UN AUTRE POUR L’AUTRE

 L’artiste est un autre pour l’autre. Il est important qu’il en ait conscience, qu’il ne se borne pas à envisager qu’il est artiste face à un « autre » aux contours mal cernés. Il doit peser sa part d’étrangeté afin d’envisager comment se faire comprendre. De cette façon, en envisageant cette notion duelle de l’altérité, il devient une partie de la rencontre, de l’échange.

 QUI REINSERE QUI ?

L’artiste s’intègre en cultivant sa marginalité. C’est cette position marginale, singulière, différente, autre qui lui donne sa valeur sociale propre, qui fait sa reconnaissance, qui lui donne une place dans le jeu social. On peut envisager que, dans une rencontre artistique en milieu non-conventionnel, ce n’est pas seulement l’autre (le public « empêché ») qui glane quelques outils pour sa réinsertion.

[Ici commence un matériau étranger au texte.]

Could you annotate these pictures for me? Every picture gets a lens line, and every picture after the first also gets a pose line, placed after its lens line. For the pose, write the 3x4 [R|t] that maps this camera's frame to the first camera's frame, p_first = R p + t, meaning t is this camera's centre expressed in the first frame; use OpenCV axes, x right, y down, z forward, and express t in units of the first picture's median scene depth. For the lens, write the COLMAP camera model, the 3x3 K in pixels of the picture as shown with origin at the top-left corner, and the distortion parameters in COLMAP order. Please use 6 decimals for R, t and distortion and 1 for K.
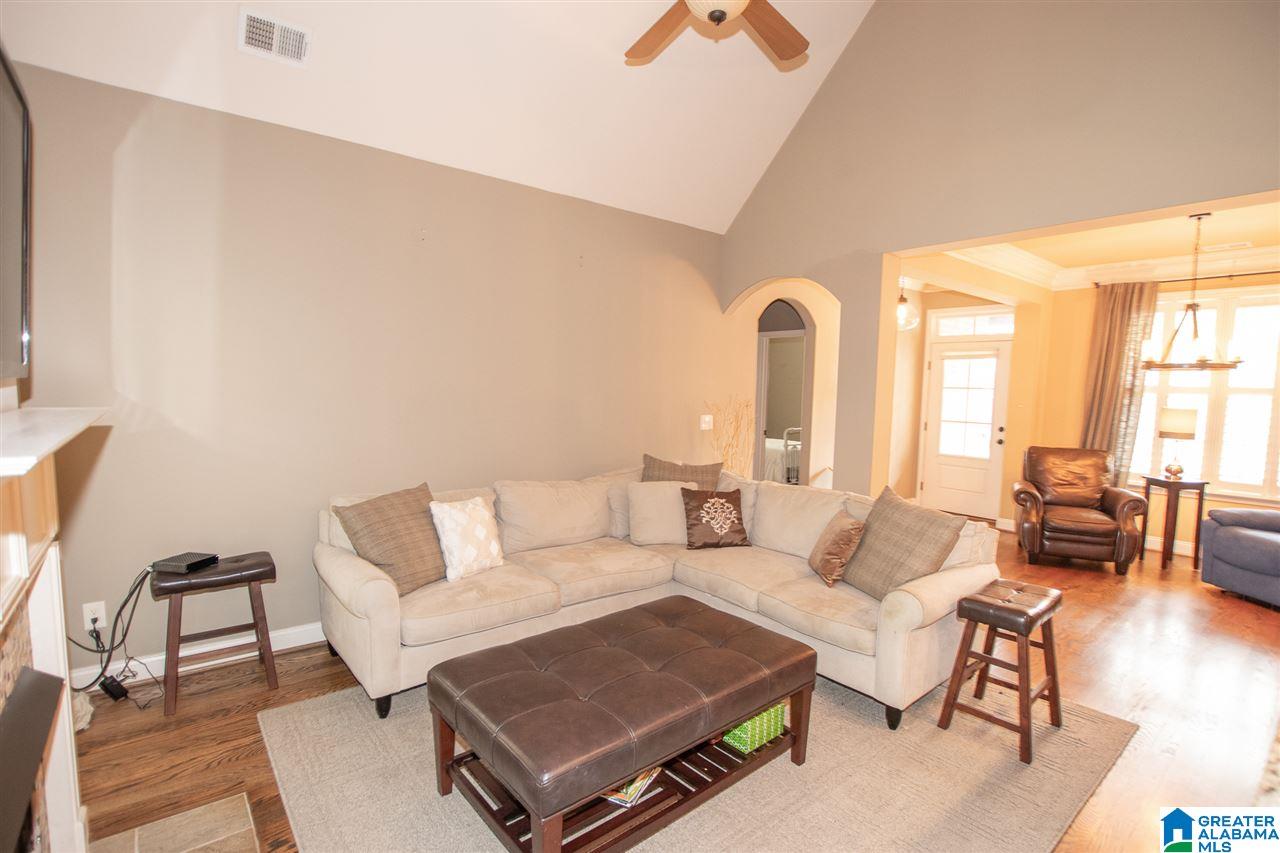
lens RADIAL K [[599.5, 0, 638.9], [0, 599.5, 430.8], [0, 0, 1]] dist [-0.029315, -0.000428]
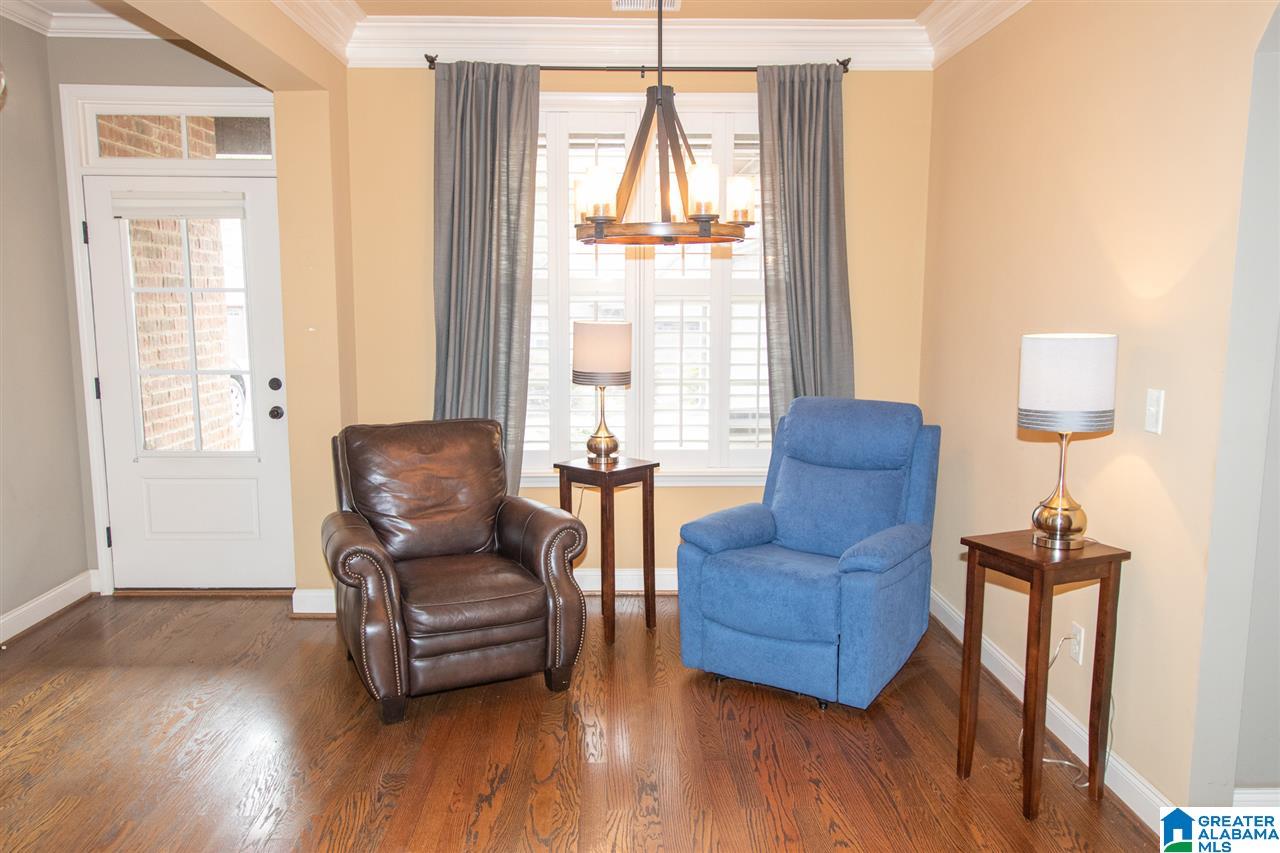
lens RADIAL K [[1034.0, 0, 638.4], [0, 1034.0, 458.6], [0, 0, 1]] dist [-0.000153, 0.000397]
pose [[0.616994, -0.139095, 0.774578, 0.406243], [0.068866, 0.990023, 0.122928, -0.052340], [-0.783949, -0.022504, 0.620417, 0.716725]]
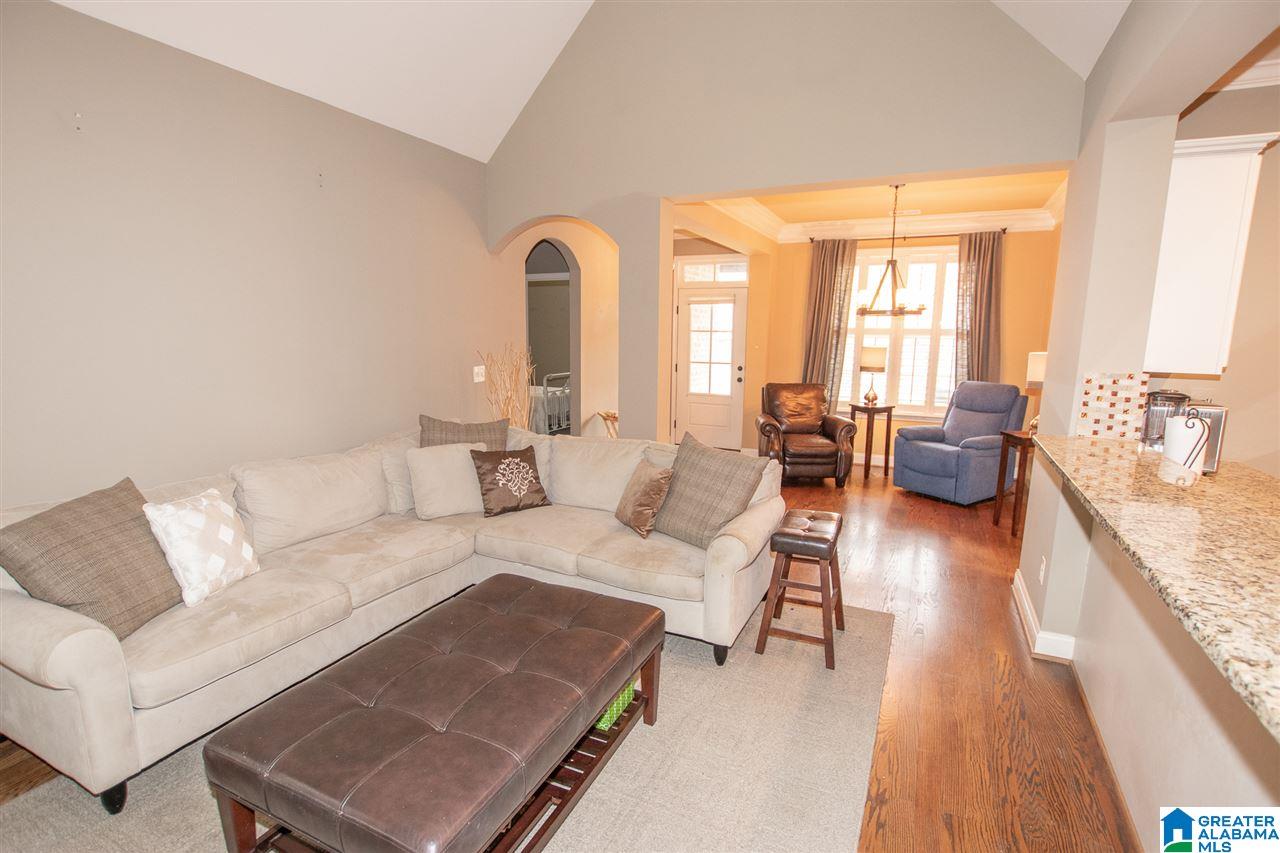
lens RADIAL K [[605.1, 0, 637.6], [0, 605.1, 432.3], [0, 0, 1]] dist [-0.040224, 0.010569]
pose [[0.908072, -0.079412, 0.411216, -0.087434], [0.040287, 0.993869, 0.102967, -0.017465], [-0.416871, -0.076935, 0.905704, 0.099448]]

Est-ce que la rencontre de l’artiste avec les populations carcérales, psychiatriques, handicapées ou autres n’est pas un outil de réinsertion pour l’artiste (tel un exilé ayant à apprendre un nouveau monde) ? N’est-ce pas un moyen de replacer en perspective son propre travail, de le questionner en l’éclairant différemment ? N’est-ce pas une façon de tester - comme dans l’observation d’une réaction chimique - sa démarche, ses options, ses choix artistiques en les confrontant à des éléments exogènes, voire contradictoires ? N’est-ce pas une façon d’éprouver ses convictions artistiques en les immergeant dans une réalité autre, par une mise à distance ? N’est-ce pas une façon de questionner l’emboîtement (ou désemboîtement) de l’individuel et du social, de l’art et de la société ?

MARGE, DIFFERENCE ET EXIL

Est-ce que l’artiste, par l’expérience de sa propre marginalité, est plus enclin à entrer en résonance avec d’autres marginalités ? Ou est-il simplement disposé – par son attitude récurrente d’observation, d’écoute, de traduction de ce qu’il voit et entend – à entrer en résonance avec tout ce qui l’entoure, avec le monde dans toutes ses composantes ? Est-ce l’image marginale de l’artiste qui séduit les autres marginaux, ceux que l’altérité met en marge ou sur la touche de la société ? Ou est-ce sa capacité à absorber l’autre et à le restituer en une image nouvelle et inédite ? Ou bien est-ce encore sa capacité de sublimer, de dépasser une réalité oppressante, pénible, réfractaire ou difficile ? Est-ce que l’art n’est pas le dernier recours pour échapper symboliquement à la prison de sa propre réalité, à un tissu de contraintes sociales, physiques, mentales, géographiques, matérielles, civiques ?… Est-ce que l’art n’est pas le territoire de tous les possibles ? Être artiste, n’est-ce pas être protéiforme, universel, d’esprit nomade ? Être artiste n’est pas faire le choix de l’évolution ? Être artiste, n’est-ce pas être capable de s’adapter à d’autres formes de culture ? L’artiste porte-t-il en lui le voyage ? L’artiste porte-t-il en lui l’exil ? « Je est un autre » disait Arthur Rimbaud. Alors, que dire après Rimbaud ?… L’autre est un je. L’autre est un jeu. L’autre est en je. L’autre est enjeu.